THEATRE - « Le Vicaire », de Rolf Hochhuth

Questions sur l’Histoire

Publié le 16/11/2011
Article réservé aux abonnés
1321409941298939_IMG_71529_HR.jpg

1321409941298939_IMG_71529_HR.jpg
Crédit photo : LOT

LE VICAIRE, c’est le Vicaire du Christ, le pape. La pièce s’interroge sur l’action de Pie XII durant la guerre. Lorsqu’elle fut représentée à Paris, au théâtre de l’Athénée, en décembre 1963, dans une mise en scène de François Darbon d’après une traduction de Jorge Semprun et une version scénique de Peter Brook, elle fit un terrible scandale : des chrétiens s’attaquèrent aux artistes, au spectacle.

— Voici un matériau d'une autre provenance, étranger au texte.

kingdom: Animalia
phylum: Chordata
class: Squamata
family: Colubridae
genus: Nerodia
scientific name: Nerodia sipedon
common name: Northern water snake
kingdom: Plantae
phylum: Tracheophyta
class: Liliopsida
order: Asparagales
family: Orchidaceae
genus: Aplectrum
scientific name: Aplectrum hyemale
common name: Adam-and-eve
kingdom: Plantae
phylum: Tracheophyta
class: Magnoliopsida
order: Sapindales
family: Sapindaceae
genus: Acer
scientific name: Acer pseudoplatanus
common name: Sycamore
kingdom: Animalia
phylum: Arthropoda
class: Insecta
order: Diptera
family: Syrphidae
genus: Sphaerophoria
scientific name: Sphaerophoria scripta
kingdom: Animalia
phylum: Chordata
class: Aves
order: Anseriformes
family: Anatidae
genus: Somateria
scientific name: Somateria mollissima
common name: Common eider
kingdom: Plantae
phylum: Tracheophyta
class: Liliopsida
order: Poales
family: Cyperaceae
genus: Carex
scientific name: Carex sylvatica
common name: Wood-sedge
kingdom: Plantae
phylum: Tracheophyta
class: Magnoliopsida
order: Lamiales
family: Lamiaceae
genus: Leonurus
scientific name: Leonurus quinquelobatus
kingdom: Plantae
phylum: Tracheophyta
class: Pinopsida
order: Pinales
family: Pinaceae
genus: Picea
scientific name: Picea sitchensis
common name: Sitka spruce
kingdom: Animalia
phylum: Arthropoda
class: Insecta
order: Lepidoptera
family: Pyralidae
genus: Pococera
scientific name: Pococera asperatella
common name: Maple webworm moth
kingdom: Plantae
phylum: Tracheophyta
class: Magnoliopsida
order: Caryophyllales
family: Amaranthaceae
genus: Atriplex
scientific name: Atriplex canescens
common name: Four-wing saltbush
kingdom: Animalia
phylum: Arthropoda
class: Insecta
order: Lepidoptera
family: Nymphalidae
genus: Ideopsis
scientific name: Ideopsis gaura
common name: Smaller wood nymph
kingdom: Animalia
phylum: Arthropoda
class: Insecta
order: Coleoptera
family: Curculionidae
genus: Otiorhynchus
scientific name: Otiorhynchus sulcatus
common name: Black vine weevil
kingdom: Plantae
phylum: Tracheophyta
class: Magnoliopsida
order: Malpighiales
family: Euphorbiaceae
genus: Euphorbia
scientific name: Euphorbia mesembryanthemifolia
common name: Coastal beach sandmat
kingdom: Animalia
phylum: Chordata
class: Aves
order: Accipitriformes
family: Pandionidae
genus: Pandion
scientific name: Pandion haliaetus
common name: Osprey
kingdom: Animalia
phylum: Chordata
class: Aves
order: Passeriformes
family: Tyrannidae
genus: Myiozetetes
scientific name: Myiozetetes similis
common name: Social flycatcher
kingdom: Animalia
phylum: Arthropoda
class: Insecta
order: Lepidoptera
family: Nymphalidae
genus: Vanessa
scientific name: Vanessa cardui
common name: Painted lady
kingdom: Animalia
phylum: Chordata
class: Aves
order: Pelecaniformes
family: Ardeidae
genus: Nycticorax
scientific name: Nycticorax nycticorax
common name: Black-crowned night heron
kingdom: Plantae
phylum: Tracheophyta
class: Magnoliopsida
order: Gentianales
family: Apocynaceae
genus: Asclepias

On dit que Piscator, qui la créa à Berlin en février 1963, était un militant communiste et qu’il en fit une arme en pleine guerre froide. Des légendes se sont constituées depuis :  un agent double roumain fit des « révélations », prétendant que l’auteur avait écrit sur commande de l’Union soviétique. On n’oublie pas comment certains critiquèrent le film « Amen », de Constantin Costa-Gavras, sur un scénario de Jean-Claude Grumberg directement inspiré de la pièce de Rolf Hochhuth.

Aujourd’hui, découvrant l’ouvrage dans une nouvelle traduction de F. Martin et J. Amsler (Seuil) et une adaptation et une mise en scène de Jean-Paul Tribout, on est plutôt intéressé par l’équilibre des arguments déployés pour comprendre pourquoi le pape Pie XII ne put aller au-delà des déclarations et discours qu’il fit pendant la guerre alors qu’il connaissait l’existence des camps de la mort.

N’en disons pas plus. À chacun de se faire une opinion. Mais le travail déployé par les comédiens, dont Jean-Paul Tribout lui-même, est d’une profonde probité. La pièce est efficace. Certes, il lui manque un souffle, elle est un peu conçue à la manière de la « La caméra explore le temps », l’émission de télévision des années 1960. Les personnages représentent des idées plus qu’ils n’ont d’épaisseur charnelle. En cela, oui, on devine l’idéologue en Hochhuth. Mais on nous donne des informations qui montrent que l’Église a tenté d’aider les juifs et que le pape n’a pas été silencieux.

Les interprètes apportent la sensibilité, la profondeur : Gerstein, l’officier nazi, le chimiste qui tente de prévenir les alliés, est incarné par Éric Herson-Macarel, nerveux, anxieux comme il se doit ; le jeune prêtre qui veut convaincre le pape de prendre franchement la parole est rendu vivant, complexe, par Mathieu Bisson. Tous les autres sont également convaincants et donnent la vie et le souffle : Jean-Paul Tribout, Fontana, Laurent Richard le Nonce, Claude Aufaure (le cardinal), Xavier Simonin (le Père Général). Enfin, dans la partition de Pie XII, Emmanuel Dechartre déploie sa finesse et sa profondeur. Bref, un spectacle qui est très intéressant et mérite le respect.

Théâtre 14-Jean-Marie-Sererau, mardi, vendredi, samedi à 20 h 30, mercredi, jeudi à 19 heures, dimanche à 16 heures (tél. 01.45.45.49.77). Jusqu’au 31 décembre. Durée : 1 h 35.